> FRAGMENTO:
= = =

La XBB ha evolucionado para eludir los anticuerpos inducidos por las vacunas y las infecciones posvacunación. De ahí que el estudio de Nature sugiera que «la inmunidad colectiva actual y las vacunas de refuerzo contra BA.5 pueden no prevenir eficazmente la infección de las variantes convergentes de Ómicron».

Un estudio del New England Journal of Medicine publicado el mes pasado aporta más pruebas de la vulnerabilidad causada por la impronta inmunológica. Los anticuerpos neutralizantes de las personas que habían recibido la vacuna bivalente eran 26 veces más elevados contra la variante original de Wuhan que contra la XBB y cuatro veces más elevados contra Ómicron y la variante BA.5.

Del mismo modo, un estudio publicado este mes en la revista Cell encontró que los niveles de anticuerpos de las personas que habían recibido cuatro dosis eran 145 veces más elevados contra la cepa original Wuhan que contra la variante XBB. Un refuerzo bivalente sólo aumentó ligeramente los anticuerpos contra la XBB. Sin embargo, los expertos aseguran que los refuerzos mejoran la protección frente a XBB. Eso es desinformación, por utilizar su término favorito.

Un estudio de la Clínica Cleveland que realizó un seguimiento de sus trabajadores sanitarios encontró que las vacunas bivalentes reducían el riesgo de infectarse en un 30%, mientras la variante BA.5 se estaba propagando. Pero, como explicaba el estudio, la razón podría ser que los trabajadores más precavidos –es decir, más propensos a llevar mascarillas N95 y a evitar las grandes reuniones– también podrían haber sido más propensos a recibir la vacuna de refuerzo.

En particular, los trabajadores que habían recibido más dosis corrían un mayor riesgo de enfermar. Los que habían recibido tres o más dosis tenían 3,4 veces más probabilidades de infectarse que los no vacunados, mientras que los que recibieron dos sólo tenían 2,6 veces más probabilidades.

«Éste no es el único estudio que ha encontrado una posible asociación entre un mayor número de dosis de vacunas previas y un mayor riesgo de Covid-19», señalaron los autores. «Todavía tenemos mucho que aprender sobre la protección de la vacunación contra la Covid-19 y, además de la eficacia de la vacuna, es importante examinar si múltiples dosis de vacuna administradas a lo largo del tiempo pueden no estar teniendo el efecto beneficioso que generalmente se supone».

Hace dos años, las vacunas eran útiles para reducir las enfermedades graves, sobre todo entre los ancianos y las personas con riesgos para la salud como la diabetes y la obesidad. Pero los expertos se niegan a admitir que las vacunas de refuerzo hayan disminuido los beneficios e incluso podrían haber hecho a los individuos y a la población en su conjunto más vulnerables a nuevas variantes como la XBB.

= = =

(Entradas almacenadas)
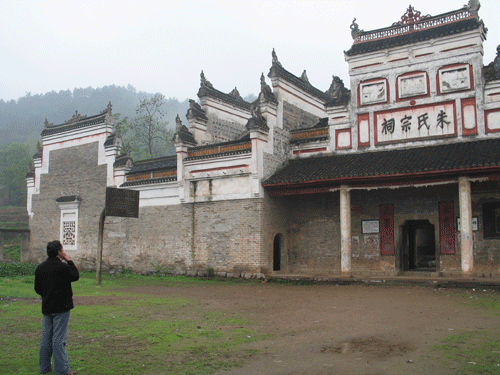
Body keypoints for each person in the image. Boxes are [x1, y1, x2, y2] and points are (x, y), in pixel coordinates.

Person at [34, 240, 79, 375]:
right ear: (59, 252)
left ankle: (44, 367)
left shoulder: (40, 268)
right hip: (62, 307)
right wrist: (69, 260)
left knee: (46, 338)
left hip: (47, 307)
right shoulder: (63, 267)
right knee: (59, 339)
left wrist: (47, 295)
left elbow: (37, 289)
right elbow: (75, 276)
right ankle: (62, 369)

= = =

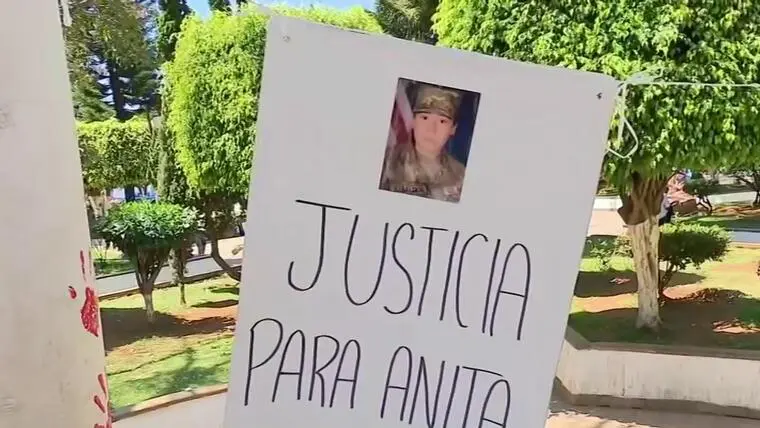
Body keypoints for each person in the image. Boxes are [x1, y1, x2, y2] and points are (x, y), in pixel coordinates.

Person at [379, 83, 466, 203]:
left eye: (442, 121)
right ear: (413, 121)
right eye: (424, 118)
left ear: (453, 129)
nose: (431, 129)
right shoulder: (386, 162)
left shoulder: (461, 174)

= = =

> TAREA 1:
Reproduce sin cambios el tramo del fragmento que va desde «Un estudio del» hasta «su término favorito.».
> TAREA 2:
En el estudio de la revista Cell citado en el fragmento, ¿cuántas veces más elevados eran los anticuerpos contra la cepa original de Wuhan que contra la XBB en las personas con cuatro dosis?
> TAREA 3:
Escribe la continuación del fragmento sobre las vacunas de refuerzo y la variante XBB a partir de su última oración.

> RESPUESTA ESPERADA 1:
Un estudio del New England Journal of Medicine publicado el mes pasado aporta más pruebas de la vulnerabilidad causada por la impronta inmunológica. Los anticuerpos neutralizantes de las personas que habían recibido la vacuna bivalente eran 26 veces más elevados contra la variante original de Wuhan que contra la XBB y cuatro veces más elevados contra Ómicron y la variante BA.5.

Del mismo modo, un estudio publicado este mes en la revista Cell encontró que los niveles de anticuerpos de las personas que habían recibido cuatro dosis eran 145 veces más elevados contra la cepa original Wuhan que contra la variante XBB. Un refuerzo bivalente sólo aumentó ligeramente los anticuerpos contra la XBB. Sin embargo, los expertos aseguran que los refuerzos mejoran la protección frente a XBB. Eso es desinformación, por utilizar su término favorito.

> RESPUESTA ESPERADA 2:
145 veces más elevados.

> RESPUESTA ESPERADA 3:
Podría no ser una coincidencia que la XBB haya surgido este otoño en Singapur, que tiene una de las tasas de vacunación y de dosis de refuerzo más altas del mundo. En las últimas semanas, una cepa XBB se ha hecho predominante en Nueva York, Nueva Jersey, Connecticut y Massachusetts, constituyendo cerca de tres cuartas partes de las muestras de virus que se han secuenciado genéticamente. La variante ha tardado más en despegar en otras regiones, constituyendo sólo el 6% del centro-oeste y alrededor del 20% en el sur. El noreste es también la región más vacunada y con dosis de refuerzo del país.

Las hospitalizaciones en el noreste también han aumentado, pero principalmente entre los mayores de 70 años. Una de las razones puede ser que la respuesta de las células T –la caballería que cabalga detrás de los anticuerpos de primera línea– es más débil en las personas mayores. El virus no puede eludir las células T causadas por las vacunas y las infecciones con tanta facilidad como los anticuerpos. Gracias a las células T, los jóvenes siguen estando bien protegidos frente a las nuevas variantes.

Otra razón puede ser que los anticuerpos monoclonales son ineficaces contra la XBB y muchas personas mayores que contraen Covid no pueden tomar el antiviral Paxlovid porque padecen afecciones médicas como enfermedad renal grave o toman medicamentos que interfieren con él.

El enfoque monomaníaco de la administración Biden en las vacunas por encima de los nuevos tratamientos ha dejado a los estadounidenses de mayor riesgo más vulnerables a las nuevas variantes. ¿Por qué esto no parece preocupar a los expertos?